In an earlier article I wrote about some of the key reasons why you would want to learn Object-Role Modeling (ORM). That article focused on the semantic richness of ORM and the benefit of the constraints ORM supports.

The level of detail in an Object-Role Modeling is informative and daunting at the same time. You might well ask yourself why you would want to capture so much information within your domain model.

As an example, let us look at the following Object-Role Model:

Example Object-Role Model

The ORM diagram above captures the type of information we might store for each Lecturer as part of a larger model that ranges over an information system for a university.

Contrast the ORM diagram with similar information captured in an Entity Relationship Diagram:

Example Entity Relationship Diagram

The information in the ORM diagram speaks of things like “Lecturer has EmailAddress”. This might, on the face of it, seem like overkill, as it may be intuitively easy enough to look at a Lecturer entity in an Entity Relationship Diagram and surmise that the attribute, EmailAddress, is something that the lecturer has.

While that may be true, there are three benefits to having extra information at your fingertips in an ORM diagram.

  1. You can generate the ER Diagram from the ORM diagram;
  2. You will not easily forget what the relationship between Lecturer and EmailAddress is within your model; and
  3. You can perform natural language queries over your database based on the semantic richness of your ORM model:
Natural Language Queries over a database

Mapping the has relationship in Lecturer has EmailAddress lets us understand that EmailAddress on our corresponding Entity Relationship Diagram does not mean Lecturer once had EmailAddress, or such like.

So the benefits are multi-fold.

The same can be said for Property Graph Schemas, as for Entity Relationship Diagrams. They do not contain the level of granularity required to be truly informative about what the schema speaks of:

A Property Graph Schema

Even where a property graph schema does show property information for nodes, the information dearth is palpable.

I am the first to say that ER Diagrams and Property Graph Schemas are easier to look at than ORM diagrams, but putting in the extra work of an ORM diagram allows you to generate the ER Diagrams and Property Graph Schemas…so do the hard work once and enjoy the benefits.

A Natural Affiliation with Graph Schemas and Graph Queries

Object-Role Models have a natural affiliation with Property Graph Schemas and make it easy to query a database with graph queries in natural language.

Indeed, when you range an Object-Role Model over your database you can envisage and treat your database as a graph database regardless of whether it is a relational database, a multi-model database, a key/value store or hierarchical database.
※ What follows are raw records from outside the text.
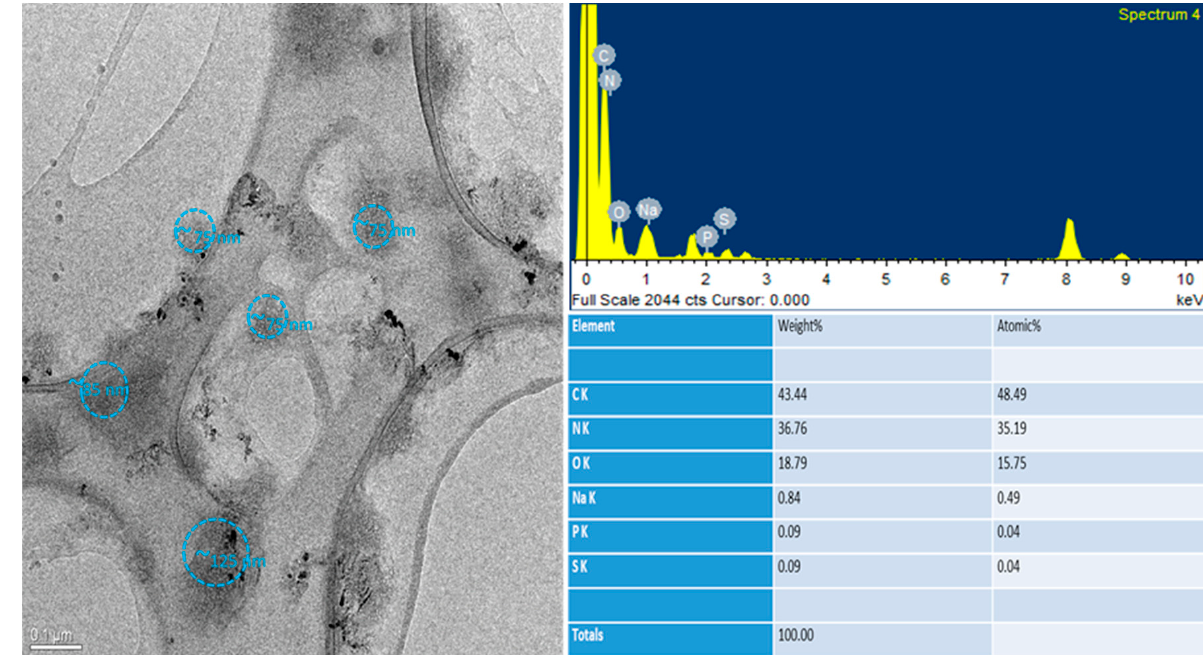
Figure 6. Morphological and elemental analysis of NP-CTAB by TEM .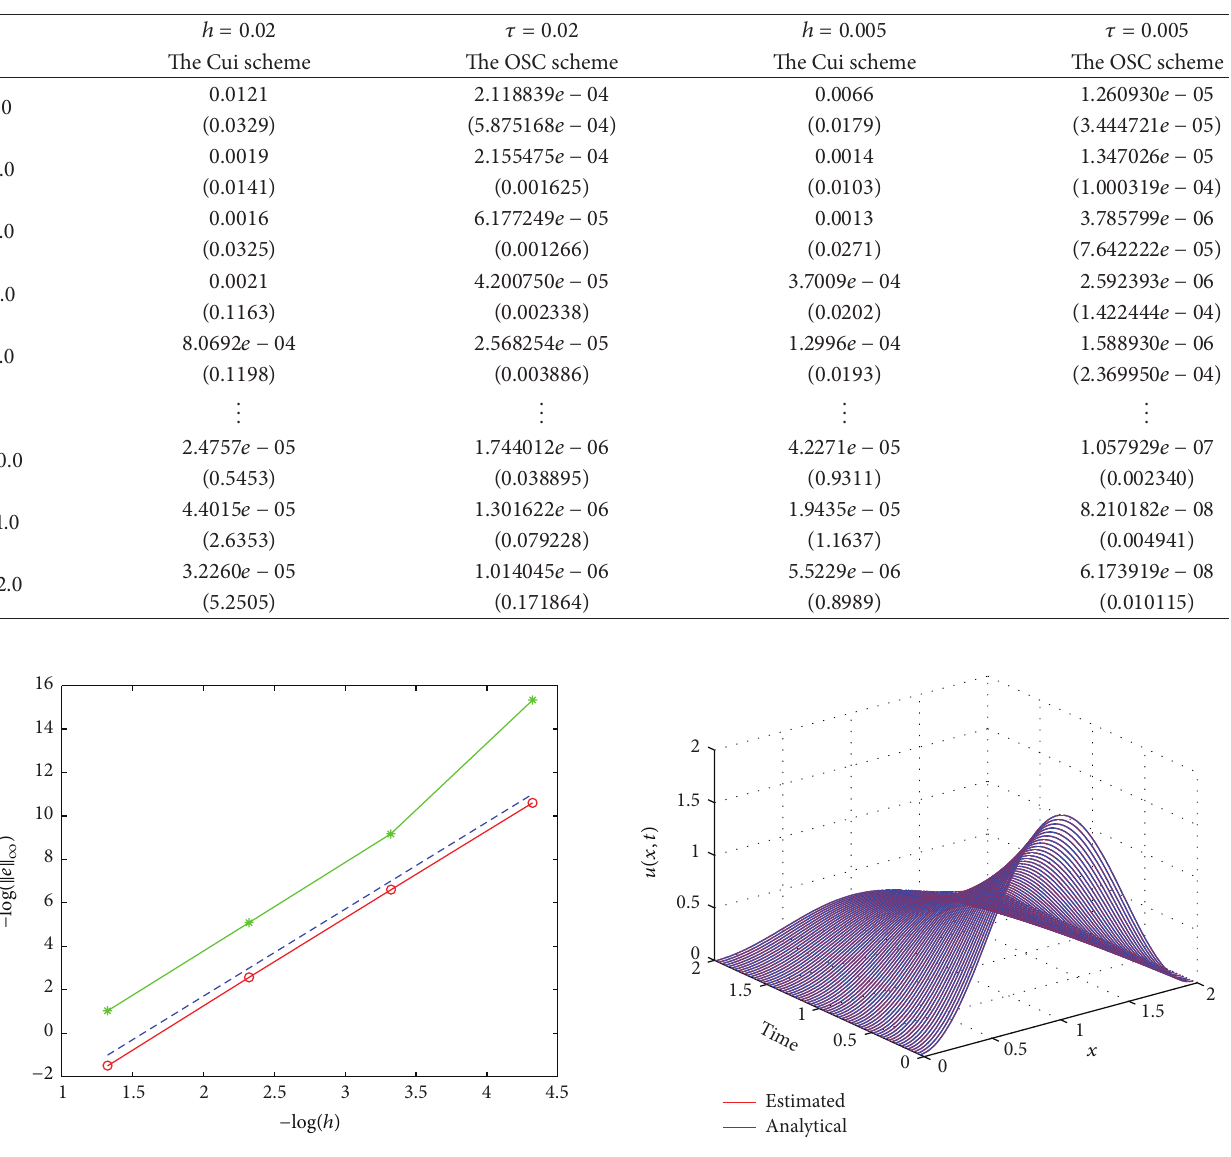
Figure 2: Space-time graph of the solution for Example 1 up to 𝑡 = 2.0 with 𝜏 = 0.01 and ℎ = 0.01 , analytical solution with blue color and estimated solution with red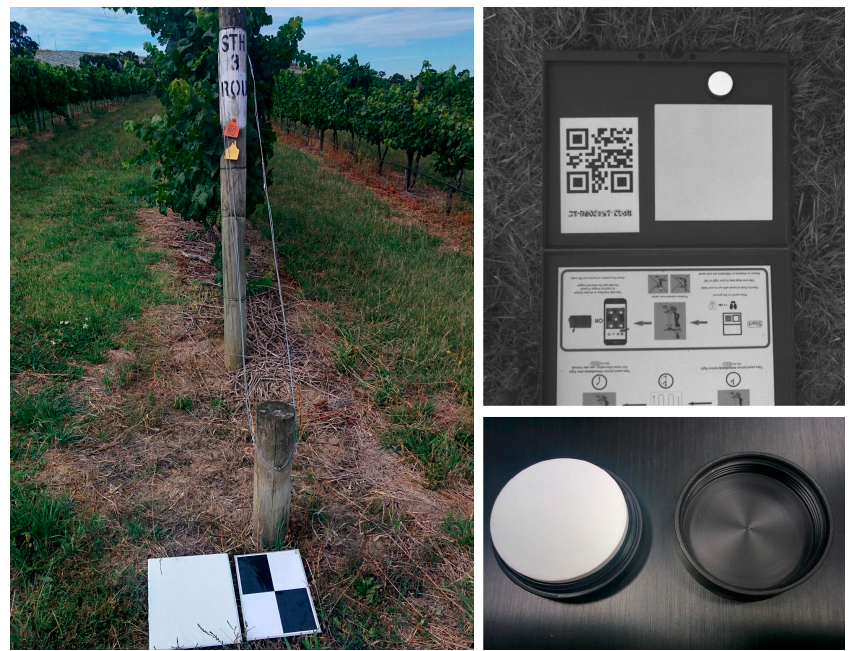
Figure 2. Ground control point (GCP) target and white reference board ( left ), MicaSense reflectance reference board ( top right ), and Spectralon white reference ( bottom right ).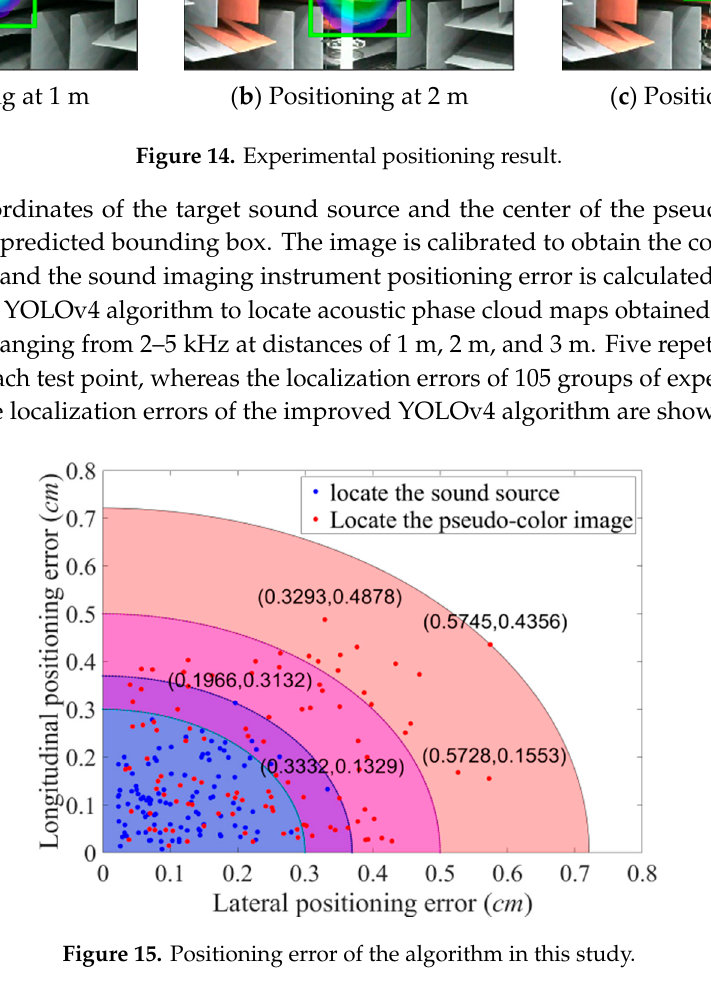
Figure 15. Positioning error of the algorithm in this study.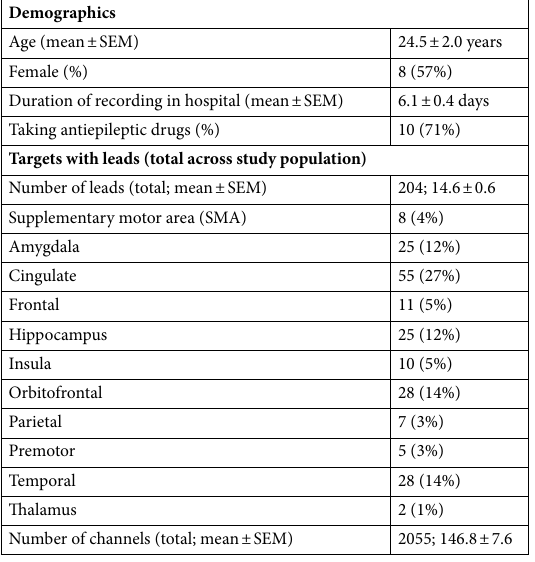
Table 1. Characteristics of the patient population. SEM standard error of the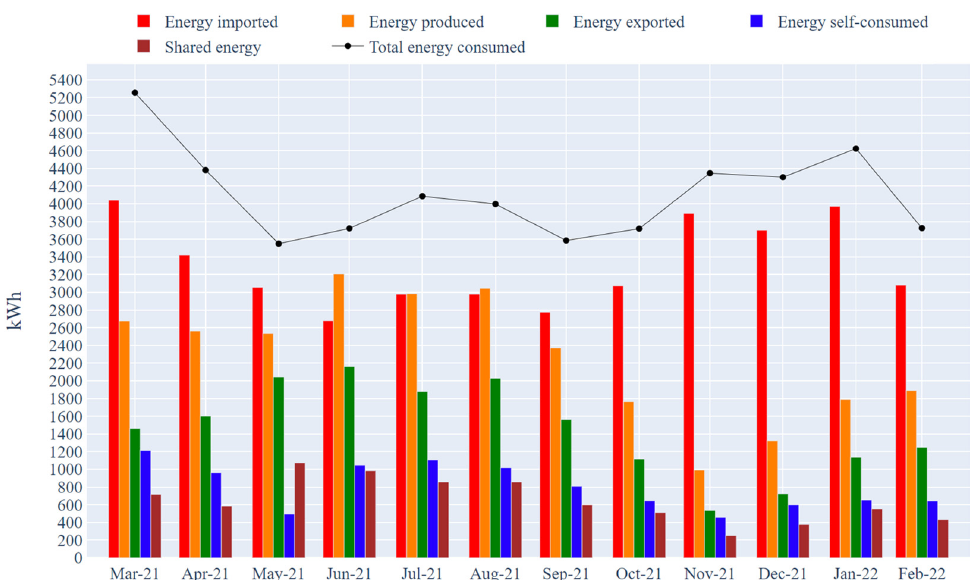
Figure 6. Monthly details about energy imported, exported, produced, and self-consumed, and total energy consumption.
Object-Role Modeling is database agnostic.

These are key reasons why I believe that Object-Role Modeling is a powerful tool in your arsenal as a data architect, data scientist, business intelligence professional or as a business analyst who needs to communicate with others about your schema.

  • Business analysts and data architects can capture the model in Object-Role Modelling.
  • Engineers can create the database as a graph/relational/hierarchical/multi-model/document store database.
  • Data scientists and business intelligence analysts can query the database in natural language.

With Object-Role Modeling you do the hard work once, and then make life easy by converting your ORM model to the desire of your stakeholder. Sometimes you do not even know who your ultimate stakeholder is until after you have prepared your model…how better to prepare for the unexpected?

Thank you for reading. I hope this is helpful in deciding over learning Object-Role Modeling as a transferable skill. As time permits I will write more on ORM and natural language/graph-based queries based on an Object-Role Modeling architecture.